◆ Exercise requirements
From the line containing "a de pauze kreeg FC Emmen mogelijkheden via" to the last line of the records, please reproduce every line exactly and nothing more.

◆ Input for this task
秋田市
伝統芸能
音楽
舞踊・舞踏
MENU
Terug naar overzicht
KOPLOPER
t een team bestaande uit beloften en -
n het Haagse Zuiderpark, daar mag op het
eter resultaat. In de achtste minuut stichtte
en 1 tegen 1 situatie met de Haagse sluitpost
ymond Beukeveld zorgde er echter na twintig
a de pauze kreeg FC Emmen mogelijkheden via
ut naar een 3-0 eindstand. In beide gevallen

◆ Output of the exercise
a de pauze kreeg FC Emmen mogelijkheden via
ut naar een 3-0 eindstand. In beide gevallen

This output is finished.